*TO BE DONE:* In the entries below, pick out every line containing the string "genus" and copy each one. The match is case-sensitive.

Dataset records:
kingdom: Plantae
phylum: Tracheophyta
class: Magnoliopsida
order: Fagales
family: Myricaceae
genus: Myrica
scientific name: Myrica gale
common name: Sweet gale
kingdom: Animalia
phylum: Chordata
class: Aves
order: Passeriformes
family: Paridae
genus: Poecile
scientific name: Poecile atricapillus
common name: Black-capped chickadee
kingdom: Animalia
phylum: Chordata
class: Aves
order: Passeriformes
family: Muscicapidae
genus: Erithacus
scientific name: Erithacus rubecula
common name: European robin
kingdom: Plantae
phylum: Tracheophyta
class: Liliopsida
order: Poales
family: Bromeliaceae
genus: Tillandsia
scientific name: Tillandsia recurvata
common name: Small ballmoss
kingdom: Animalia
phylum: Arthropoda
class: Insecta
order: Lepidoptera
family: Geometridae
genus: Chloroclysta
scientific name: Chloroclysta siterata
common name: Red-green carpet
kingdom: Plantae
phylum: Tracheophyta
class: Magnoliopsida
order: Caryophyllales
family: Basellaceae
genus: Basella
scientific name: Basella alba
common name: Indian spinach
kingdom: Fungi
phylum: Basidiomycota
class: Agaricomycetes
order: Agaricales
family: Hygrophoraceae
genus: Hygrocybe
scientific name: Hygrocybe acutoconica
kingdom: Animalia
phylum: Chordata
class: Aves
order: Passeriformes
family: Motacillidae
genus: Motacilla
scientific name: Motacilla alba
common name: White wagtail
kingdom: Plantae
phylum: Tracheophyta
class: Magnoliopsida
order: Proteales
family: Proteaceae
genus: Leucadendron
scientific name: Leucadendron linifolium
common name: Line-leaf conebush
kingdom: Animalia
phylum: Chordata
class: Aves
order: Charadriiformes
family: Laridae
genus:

*THE ANSWER:*
genus: Myrica
genus: Poecile
genus: Erithacus
genus: Tillandsia
genus: Chloroclysta
genus: Basella
genus: Hygrocybe
genus: Motacilla
genus: Leucadendron
genus:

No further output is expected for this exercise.